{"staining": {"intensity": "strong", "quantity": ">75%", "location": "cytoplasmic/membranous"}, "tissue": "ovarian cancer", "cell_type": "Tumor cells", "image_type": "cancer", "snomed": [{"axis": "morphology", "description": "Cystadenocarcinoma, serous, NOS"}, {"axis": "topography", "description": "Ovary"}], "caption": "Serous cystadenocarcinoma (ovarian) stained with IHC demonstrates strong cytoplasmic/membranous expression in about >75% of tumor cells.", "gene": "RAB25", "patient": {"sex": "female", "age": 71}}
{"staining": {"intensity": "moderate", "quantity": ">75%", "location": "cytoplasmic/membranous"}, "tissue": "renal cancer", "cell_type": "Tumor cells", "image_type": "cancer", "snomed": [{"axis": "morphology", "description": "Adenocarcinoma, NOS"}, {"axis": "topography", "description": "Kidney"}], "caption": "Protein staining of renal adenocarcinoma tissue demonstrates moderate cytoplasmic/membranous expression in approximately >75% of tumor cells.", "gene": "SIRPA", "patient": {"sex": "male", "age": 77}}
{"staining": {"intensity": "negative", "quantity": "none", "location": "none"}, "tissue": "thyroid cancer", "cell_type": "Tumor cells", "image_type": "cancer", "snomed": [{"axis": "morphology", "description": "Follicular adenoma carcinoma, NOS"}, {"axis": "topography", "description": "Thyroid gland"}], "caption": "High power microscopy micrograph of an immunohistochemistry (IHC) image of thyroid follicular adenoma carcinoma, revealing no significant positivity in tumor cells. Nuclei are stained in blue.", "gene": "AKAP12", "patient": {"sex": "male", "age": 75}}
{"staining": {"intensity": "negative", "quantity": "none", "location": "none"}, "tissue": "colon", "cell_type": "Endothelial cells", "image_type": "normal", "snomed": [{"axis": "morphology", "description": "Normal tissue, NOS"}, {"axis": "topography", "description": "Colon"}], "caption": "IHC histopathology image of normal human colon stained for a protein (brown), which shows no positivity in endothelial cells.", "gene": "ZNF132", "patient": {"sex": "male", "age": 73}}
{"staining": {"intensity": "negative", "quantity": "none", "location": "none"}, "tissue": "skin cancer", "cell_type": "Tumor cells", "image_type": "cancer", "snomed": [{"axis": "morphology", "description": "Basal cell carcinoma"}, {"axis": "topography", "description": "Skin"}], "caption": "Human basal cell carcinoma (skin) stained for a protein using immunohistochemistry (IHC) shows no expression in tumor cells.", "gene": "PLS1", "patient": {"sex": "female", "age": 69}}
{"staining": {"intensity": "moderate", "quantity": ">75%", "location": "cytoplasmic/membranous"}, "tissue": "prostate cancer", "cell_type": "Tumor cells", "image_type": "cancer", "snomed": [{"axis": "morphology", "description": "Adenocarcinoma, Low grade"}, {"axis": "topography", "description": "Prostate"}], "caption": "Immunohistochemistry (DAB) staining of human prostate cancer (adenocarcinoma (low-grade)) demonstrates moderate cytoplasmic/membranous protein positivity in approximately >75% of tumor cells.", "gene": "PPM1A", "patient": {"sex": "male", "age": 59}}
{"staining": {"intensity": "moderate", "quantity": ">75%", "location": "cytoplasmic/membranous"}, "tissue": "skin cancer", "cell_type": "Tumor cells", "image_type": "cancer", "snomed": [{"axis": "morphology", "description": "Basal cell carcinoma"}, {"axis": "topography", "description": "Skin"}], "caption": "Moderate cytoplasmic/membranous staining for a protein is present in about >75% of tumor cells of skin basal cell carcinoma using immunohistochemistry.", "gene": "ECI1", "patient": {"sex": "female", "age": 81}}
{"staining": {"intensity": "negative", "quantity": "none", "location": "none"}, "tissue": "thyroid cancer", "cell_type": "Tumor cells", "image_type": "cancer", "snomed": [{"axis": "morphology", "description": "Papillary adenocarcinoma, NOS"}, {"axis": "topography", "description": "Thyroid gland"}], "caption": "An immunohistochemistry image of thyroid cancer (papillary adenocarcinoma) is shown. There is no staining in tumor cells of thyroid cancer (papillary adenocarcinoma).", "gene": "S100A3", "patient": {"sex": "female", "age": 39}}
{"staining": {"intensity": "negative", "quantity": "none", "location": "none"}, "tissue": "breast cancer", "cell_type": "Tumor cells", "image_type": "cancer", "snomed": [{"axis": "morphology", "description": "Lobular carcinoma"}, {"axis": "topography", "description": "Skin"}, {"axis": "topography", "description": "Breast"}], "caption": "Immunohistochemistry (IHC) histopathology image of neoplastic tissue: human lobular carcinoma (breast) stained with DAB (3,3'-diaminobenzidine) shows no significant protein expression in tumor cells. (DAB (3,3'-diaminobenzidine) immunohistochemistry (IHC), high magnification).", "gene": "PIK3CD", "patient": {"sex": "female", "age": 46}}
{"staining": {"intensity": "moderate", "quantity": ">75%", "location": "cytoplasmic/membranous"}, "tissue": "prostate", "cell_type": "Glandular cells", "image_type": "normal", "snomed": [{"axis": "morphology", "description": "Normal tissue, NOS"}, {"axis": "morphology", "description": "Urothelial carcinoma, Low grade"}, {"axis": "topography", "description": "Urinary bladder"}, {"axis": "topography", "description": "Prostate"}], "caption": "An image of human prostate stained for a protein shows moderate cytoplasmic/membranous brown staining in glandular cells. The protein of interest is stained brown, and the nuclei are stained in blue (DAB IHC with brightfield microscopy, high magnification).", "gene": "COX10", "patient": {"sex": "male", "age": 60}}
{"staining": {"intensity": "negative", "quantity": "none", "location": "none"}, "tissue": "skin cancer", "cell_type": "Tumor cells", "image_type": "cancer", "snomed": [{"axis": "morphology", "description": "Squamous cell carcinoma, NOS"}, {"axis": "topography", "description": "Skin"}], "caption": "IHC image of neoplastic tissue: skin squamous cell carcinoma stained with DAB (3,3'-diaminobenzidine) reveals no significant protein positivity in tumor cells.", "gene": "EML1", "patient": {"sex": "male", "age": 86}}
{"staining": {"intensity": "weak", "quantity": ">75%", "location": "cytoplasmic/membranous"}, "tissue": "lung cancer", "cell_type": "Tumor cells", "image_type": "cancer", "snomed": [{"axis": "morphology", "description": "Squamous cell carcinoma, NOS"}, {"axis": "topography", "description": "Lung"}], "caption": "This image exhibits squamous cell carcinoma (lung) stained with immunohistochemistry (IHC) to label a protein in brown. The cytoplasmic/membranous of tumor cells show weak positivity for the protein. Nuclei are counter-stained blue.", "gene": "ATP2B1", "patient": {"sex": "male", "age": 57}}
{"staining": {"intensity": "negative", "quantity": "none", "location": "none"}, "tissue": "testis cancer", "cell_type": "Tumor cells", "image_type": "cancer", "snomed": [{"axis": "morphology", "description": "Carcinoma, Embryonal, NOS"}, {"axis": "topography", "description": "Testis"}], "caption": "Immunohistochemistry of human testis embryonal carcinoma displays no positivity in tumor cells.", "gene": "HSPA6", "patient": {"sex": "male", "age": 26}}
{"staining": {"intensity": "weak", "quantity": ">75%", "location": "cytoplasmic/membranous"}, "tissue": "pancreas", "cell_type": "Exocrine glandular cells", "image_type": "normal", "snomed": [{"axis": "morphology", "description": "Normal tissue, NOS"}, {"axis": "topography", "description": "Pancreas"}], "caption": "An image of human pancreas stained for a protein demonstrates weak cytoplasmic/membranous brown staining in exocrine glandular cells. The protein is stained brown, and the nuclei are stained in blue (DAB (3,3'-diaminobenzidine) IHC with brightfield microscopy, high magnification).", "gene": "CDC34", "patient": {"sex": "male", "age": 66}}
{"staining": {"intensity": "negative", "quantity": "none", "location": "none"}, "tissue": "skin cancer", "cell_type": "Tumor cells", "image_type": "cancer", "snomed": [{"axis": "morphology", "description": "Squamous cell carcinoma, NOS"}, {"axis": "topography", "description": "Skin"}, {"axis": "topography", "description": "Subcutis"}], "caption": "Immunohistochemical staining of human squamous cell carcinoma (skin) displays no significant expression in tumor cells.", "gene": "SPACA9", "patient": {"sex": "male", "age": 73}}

* * *

#### Prompt
Report back every line of the entries in which "using" occurs.

#### Task response
{"staining": {"intensity": "negative", "quantity": "none", "location": "none"}, "tissue": "skin cancer", "cell_type": "Tumor cells", "image_type": "cancer", "snomed": [{"axis": "morphology", "description": "Basal cell carcinoma"}, {"axis": "topography", "description": "Skin"}], "caption": "Human basal cell carcinoma (skin) stained for a protein using immunohistochemistry (IHC) shows no expression in tumor cells.", "gene": "PLS1", "patient": {"sex": "female", "age": 69}}
{"staining": {"intensity": "moderate", "quantity": ">75%", "location": "cytoplasmic/membranous"}, "tissue": "skin cancer", "cell_type": "Tumor cells", "image_type": "cancer", "snomed": [{"axis": "morphology", "description": "Basal cell carcinoma"}, {"axis": "topography", "description": "Skin"}], "caption": "Moderate cytoplasmic/membranous staining for a protein is present in about >75% of tumor cells of skin basal cell carcinoma using immunohistochemistry.", "gene": "ECI1", "patient": {"sex": "female", "age": 81}}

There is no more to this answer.